TASK INPUT Block Start

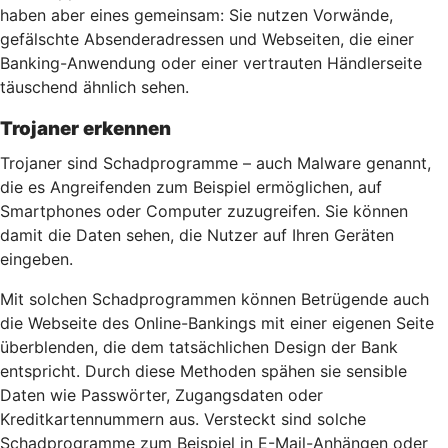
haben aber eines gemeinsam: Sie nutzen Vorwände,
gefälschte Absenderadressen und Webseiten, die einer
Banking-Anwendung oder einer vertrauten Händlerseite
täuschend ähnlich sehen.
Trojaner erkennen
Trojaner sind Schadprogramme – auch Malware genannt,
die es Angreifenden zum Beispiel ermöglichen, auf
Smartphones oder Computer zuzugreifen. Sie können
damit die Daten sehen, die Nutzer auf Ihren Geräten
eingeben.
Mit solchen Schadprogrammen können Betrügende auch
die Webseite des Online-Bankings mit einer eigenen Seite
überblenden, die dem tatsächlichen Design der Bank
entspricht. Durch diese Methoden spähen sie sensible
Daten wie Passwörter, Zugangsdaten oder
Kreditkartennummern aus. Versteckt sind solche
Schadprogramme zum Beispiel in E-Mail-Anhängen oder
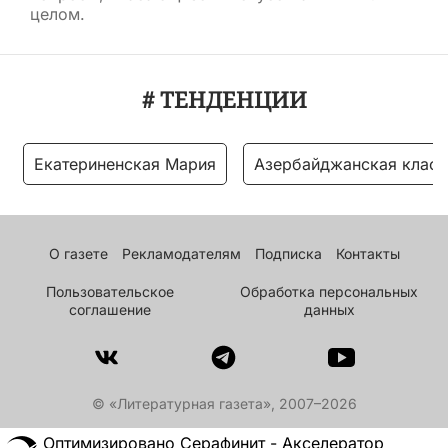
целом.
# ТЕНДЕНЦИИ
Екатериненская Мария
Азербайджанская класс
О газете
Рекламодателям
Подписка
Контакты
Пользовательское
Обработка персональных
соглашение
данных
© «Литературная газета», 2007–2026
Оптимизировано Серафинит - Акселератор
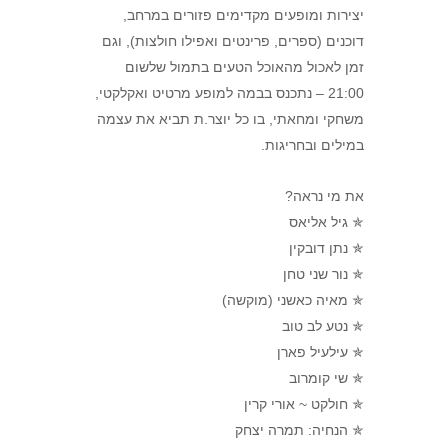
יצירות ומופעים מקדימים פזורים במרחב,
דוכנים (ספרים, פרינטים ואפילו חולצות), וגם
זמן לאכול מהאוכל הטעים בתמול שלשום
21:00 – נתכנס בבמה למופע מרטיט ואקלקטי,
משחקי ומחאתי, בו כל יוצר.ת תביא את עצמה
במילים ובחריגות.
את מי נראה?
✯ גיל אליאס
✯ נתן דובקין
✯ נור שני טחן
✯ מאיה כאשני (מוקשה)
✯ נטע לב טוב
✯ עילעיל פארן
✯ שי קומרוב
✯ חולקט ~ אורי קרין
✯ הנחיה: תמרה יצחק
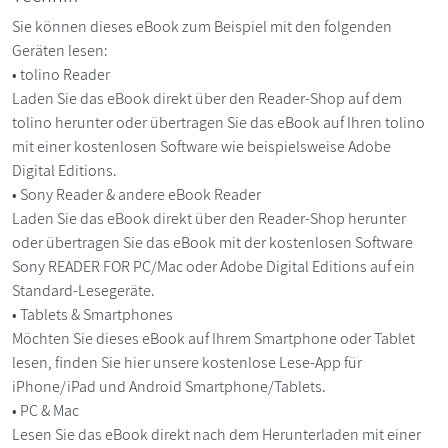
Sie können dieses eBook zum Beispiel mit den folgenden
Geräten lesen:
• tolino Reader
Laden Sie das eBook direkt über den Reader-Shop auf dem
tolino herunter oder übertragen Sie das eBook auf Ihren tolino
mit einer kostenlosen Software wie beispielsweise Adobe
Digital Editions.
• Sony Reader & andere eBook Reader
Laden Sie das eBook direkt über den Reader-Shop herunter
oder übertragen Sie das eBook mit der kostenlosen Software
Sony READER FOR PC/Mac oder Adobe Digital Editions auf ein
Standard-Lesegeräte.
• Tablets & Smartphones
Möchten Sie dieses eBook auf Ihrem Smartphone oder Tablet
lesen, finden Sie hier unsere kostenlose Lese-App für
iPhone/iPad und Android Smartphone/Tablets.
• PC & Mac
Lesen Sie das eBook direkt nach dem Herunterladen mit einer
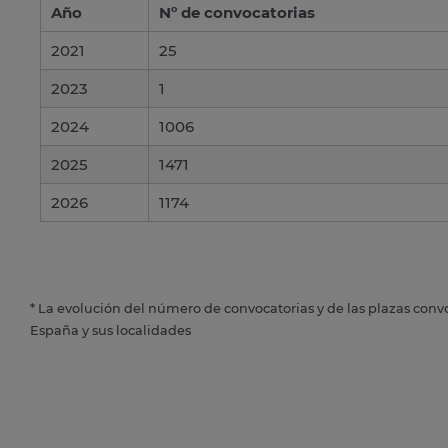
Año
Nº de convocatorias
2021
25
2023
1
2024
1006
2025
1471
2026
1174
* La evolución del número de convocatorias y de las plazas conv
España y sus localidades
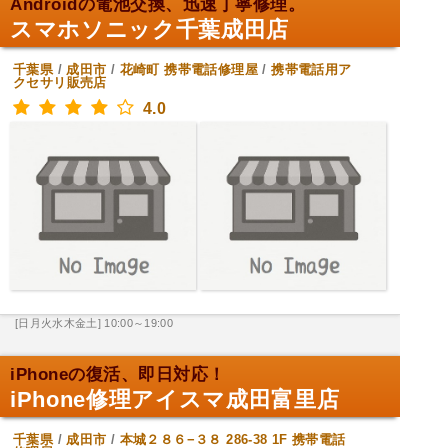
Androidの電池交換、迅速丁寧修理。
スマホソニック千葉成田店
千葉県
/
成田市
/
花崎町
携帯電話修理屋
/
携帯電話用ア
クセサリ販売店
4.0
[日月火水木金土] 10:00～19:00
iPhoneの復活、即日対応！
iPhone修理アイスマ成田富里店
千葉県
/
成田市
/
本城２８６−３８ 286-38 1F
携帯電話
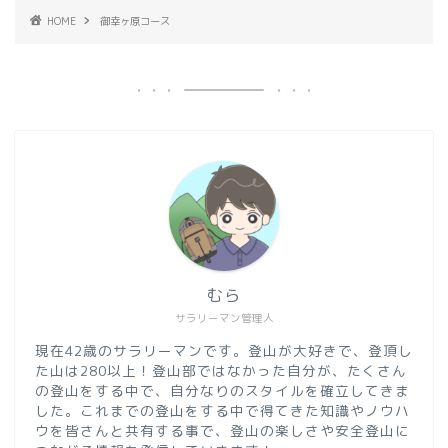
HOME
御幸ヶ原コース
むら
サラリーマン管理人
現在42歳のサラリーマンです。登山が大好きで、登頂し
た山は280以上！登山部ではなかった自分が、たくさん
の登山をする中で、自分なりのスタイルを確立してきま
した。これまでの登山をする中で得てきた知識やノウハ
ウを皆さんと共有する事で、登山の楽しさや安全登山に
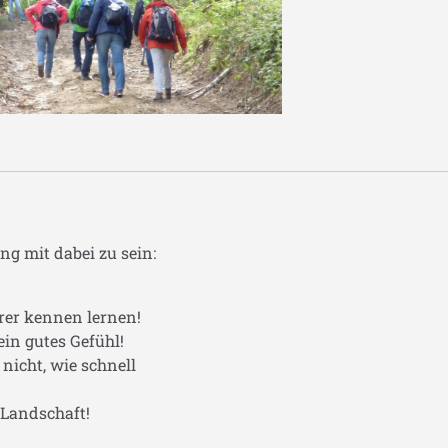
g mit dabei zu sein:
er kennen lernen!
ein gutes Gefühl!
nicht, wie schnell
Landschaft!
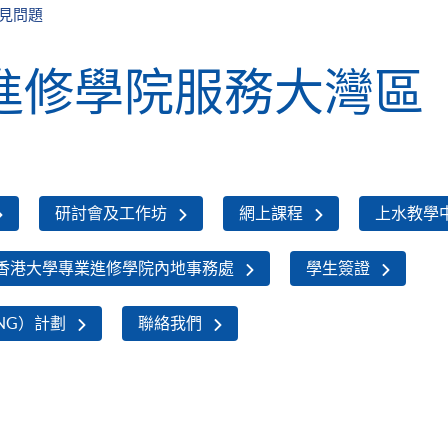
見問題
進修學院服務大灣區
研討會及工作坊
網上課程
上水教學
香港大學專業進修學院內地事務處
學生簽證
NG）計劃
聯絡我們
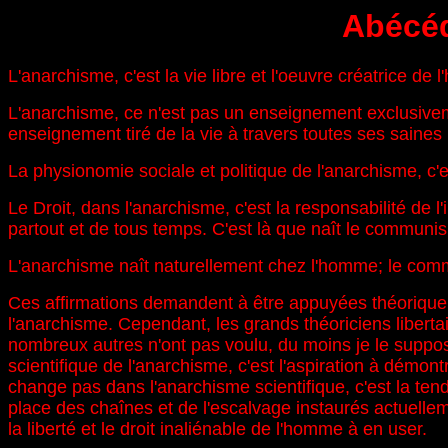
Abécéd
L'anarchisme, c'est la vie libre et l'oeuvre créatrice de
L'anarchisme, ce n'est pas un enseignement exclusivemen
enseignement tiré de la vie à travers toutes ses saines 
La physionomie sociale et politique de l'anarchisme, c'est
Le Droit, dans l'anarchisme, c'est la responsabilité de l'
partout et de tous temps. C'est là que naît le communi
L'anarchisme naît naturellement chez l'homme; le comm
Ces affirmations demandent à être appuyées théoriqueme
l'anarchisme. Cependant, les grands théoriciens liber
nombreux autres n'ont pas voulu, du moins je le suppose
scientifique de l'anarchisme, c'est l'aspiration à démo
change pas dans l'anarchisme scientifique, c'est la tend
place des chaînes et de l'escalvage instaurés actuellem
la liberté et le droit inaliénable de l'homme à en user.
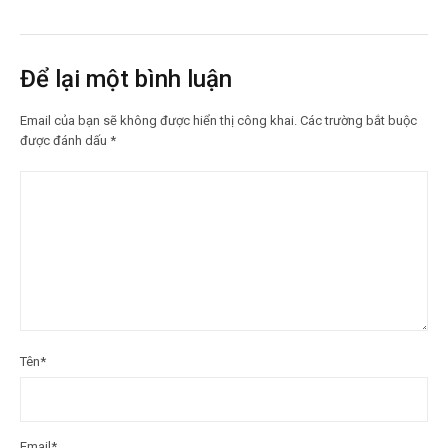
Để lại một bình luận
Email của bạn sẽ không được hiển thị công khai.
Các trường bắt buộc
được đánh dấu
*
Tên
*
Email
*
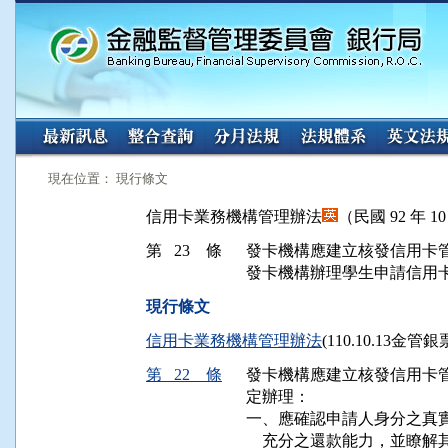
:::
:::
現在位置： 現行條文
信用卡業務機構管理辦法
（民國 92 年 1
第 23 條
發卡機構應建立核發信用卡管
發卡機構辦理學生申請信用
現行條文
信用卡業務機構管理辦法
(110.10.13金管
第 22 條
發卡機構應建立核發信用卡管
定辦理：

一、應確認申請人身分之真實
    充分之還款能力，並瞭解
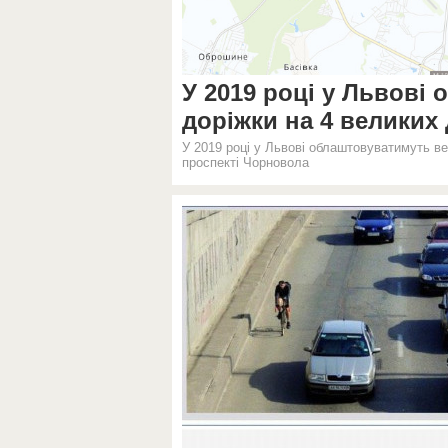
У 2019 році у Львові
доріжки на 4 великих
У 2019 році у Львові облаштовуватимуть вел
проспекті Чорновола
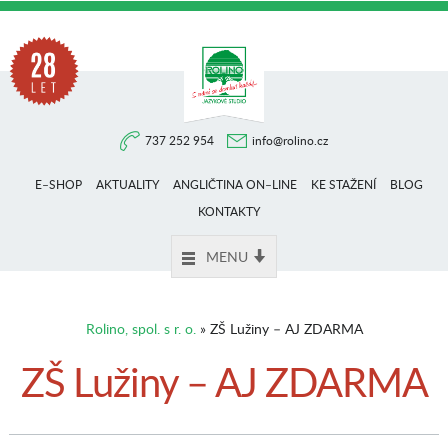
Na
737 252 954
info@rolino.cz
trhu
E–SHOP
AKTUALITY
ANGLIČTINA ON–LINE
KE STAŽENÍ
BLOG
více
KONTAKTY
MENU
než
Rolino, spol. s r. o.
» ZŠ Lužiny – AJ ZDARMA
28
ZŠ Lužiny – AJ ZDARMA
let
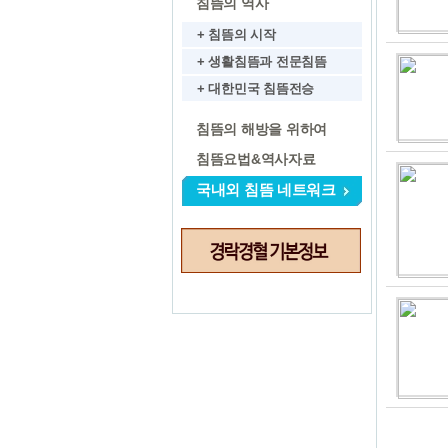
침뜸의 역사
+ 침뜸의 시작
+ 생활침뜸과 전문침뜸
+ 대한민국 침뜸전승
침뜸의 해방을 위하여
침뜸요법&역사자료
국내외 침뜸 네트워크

TASK INPUT Block End

== EXERCISE PROMPT ==
Please set down all of the lines above exactly as they appear, leaving out the pictures.

== TASK ANSWER ==
haben aber eines gemeinsam: Sie nutzen Vorwände,
gefälschte Absenderadressen und Webseiten, die einer
Banking-Anwendung oder einer vertrauten Händlerseite
täuschend ähnlich sehen.
Trojaner erkennen
Trojaner sind Schadprogramme – auch Malware genannt,
die es Angreifenden zum Beispiel ermöglichen, auf
Smartphones oder Computer zuzugreifen. Sie können
damit die Daten sehen, die Nutzer auf Ihren Geräten
eingeben.
Mit solchen Schadprogrammen können Betrügende auch
die Webseite des Online-Bankings mit einer eigenen Seite
überblenden, die dem tatsächlichen Design der Bank
entspricht. Durch diese Methoden spähen sie sensible
Daten wie Passwörter, Zugangsdaten oder
Kreditkartennummern aus. Versteckt sind solche
Schadprogramme zum Beispiel in E-Mail-Anhängen oder
целом.
# ТЕНДЕНЦИИ
Екатериненская Мария
Азербайджанская класс
О газете
Рекламодателям
Подписка
Контакты
Пользовательское
Обработка персональных
соглашение
данных
© «Литературная газета», 2007–2026
Оптимизировано Серафинит - Акселератор
יצירות ומופעים מקדימים פזורים במרחב,
דוכנים (ספרים, פרינטים ואפילו חולצות), וגם
זמן לאכול מהאוכל הטעים בתמול שלשום
21:00 – נתכנס בבמה למופע מרטיט ואקלקטי,
משחקי ומחאתי, בו כל יוצר.ת תביא את עצמה
במילים ובחריגות.
את מי נראה?
✯ גיל אליאס
✯ נתן דובקין
✯ נור שני טחן
✯ מאיה כאשני (מוקשה)
✯ נטע לב טוב
✯ עילעיל פארן
✯ שי קומרוב
✯ חולקט ~ אורי קרין
✯ הנחיה: תמרה יצחק
Sie können dieses eBook zum Beispiel mit den folgenden
Geräten lesen:
• tolino Reader
Laden Sie das eBook direkt über den Reader-Shop auf dem
tolino herunter oder übertragen Sie das eBook auf Ihren tolino
mit einer kostenlosen Software wie beispielsweise Adobe
Digital Editions.
• Sony Reader & andere eBook Reader
Laden Sie das eBook direkt über den Reader-Shop herunter
oder übertragen Sie das eBook mit der kostenlosen Software
Sony READER FOR PC/Mac oder Adobe Digital Editions auf ein
Standard-Lesegeräte.
• Tablets & Smartphones
Möchten Sie dieses eBook auf Ihrem Smartphone oder Tablet
lesen, finden Sie hier unsere kostenlose Lese-App für
iPhone/iPad und Android Smartphone/Tablets.
• PC & Mac
Lesen Sie das eBook direkt nach dem Herunterladen mit einer
Año
Nº de convocatorias
2021
25
2023
1
2024
1006
2025
1471
2026
1174
* La evolución del número de convocatorias y de las plazas conv
España y sus localidades
Androidの電池交換、迅速丁寧修理。
スマホソニック千葉成田店
千葉県
/
成田市
/
花崎町
携帯電話修理屋
/
携帯電話用ア
クセサリ販売店
4.0
[日月火水木金土] 10:00～19:00
iPhoneの復活、即日対応！
iPhone修理アイスマ成田富里店
千葉県
/
成田市
/
本城２８６−３８ 286-38 1F
携帯電話
HOME
御幸ヶ原コース
むら
サラリーマン管理人
現在42歳のサラリーマンです。登山が大好きで、登頂し
た山は280以上！登山部ではなかった自分が、たくさん
の登山をする中で、自分なりのスタイルを確立してきま
した。これまでの登山をする中で得てきた知識やノウハ
ウを皆さんと共有する事で、登山の楽しさや安全登山に
g mit dabei zu sein:
er kennen lernen!
ein gutes Gefühl!
nicht, wie schnell
Landschaft!
見問題
進修學院服務大灣區
研討會及工作坊
網上課程
上水教學
香港大學專業進修學院內地事務處
學生簽證
NG）計劃
聯絡我們
Abécéd
L'anarchisme, c'est la vie libre et l'oeuvre créatrice de
L'anarchisme, ce n'est pas un enseignement exclusivemen
enseignement tiré de la vie à travers toutes ses saines 
La physionomie sociale et politique de l'anarchisme, c'est
Le Droit, dans l'anarchisme, c'est la responsabilité de l'
partout et de tous temps. C'est là que naît le communi
L'anarchisme naît naturellement chez l'homme; le comm
Ces affirmations demandent à être appuyées théoriqueme
l'anarchisme. Cependant, les grands théoriciens liber
nombreux autres n'ont pas voulu, du moins je le suppose
scientifique de l'anarchisme, c'est l'aspiration à démo
change pas dans l'anarchisme scientifique, c'est la tend
place des chaînes et de l'escalvage instaurés actuellem
la liberté et le droit inaliénable de l'homme à en user.
Để lại một bình luận
Email của bạn sẽ không được hiển thị công khai.
Các trường bắt buộc
được đánh dấu
*
Tên
*
Email
*
:::
:::
現在位置： 現行條文
信用卡業務機構管理辦法
（民國 92 年 1
第 23 條
發卡機構應建立核發信用卡管
發卡機構辦理學生申請信用
現行條文
信用卡業務機構管理辦法
(110.10.13金管
第 22 條
發卡機構應建立核發信用卡管
定辦理：

一、應確認申請人身分之真實
    充分之還款能力，並瞭解
У 2019 році у Львові
доріжки на 4 великих
У 2019 році у Львові облаштовуватимуть вел
проспекті Чорновола
Na
737 252 954
info@rolino.cz
trhu
E–SHOP
AKTUALITY
ANGLIČTINA ON–LINE
KE STAŽENÍ
BLOG
více
KONTAKTY
MENU
než
Rolino, spol. s r. o.
» ZŠ Lužiny – AJ ZDARMA
28
ZŠ Lužiny – AJ ZDARMA
let
침뜸의 역사
+ 침뜸의 시작
+ 생활침뜸과 전문침뜸
+ 대한민국 침뜸전승
침뜸의 해방을 위하여
침뜸요법&역사자료
국내외 침뜸 네트워크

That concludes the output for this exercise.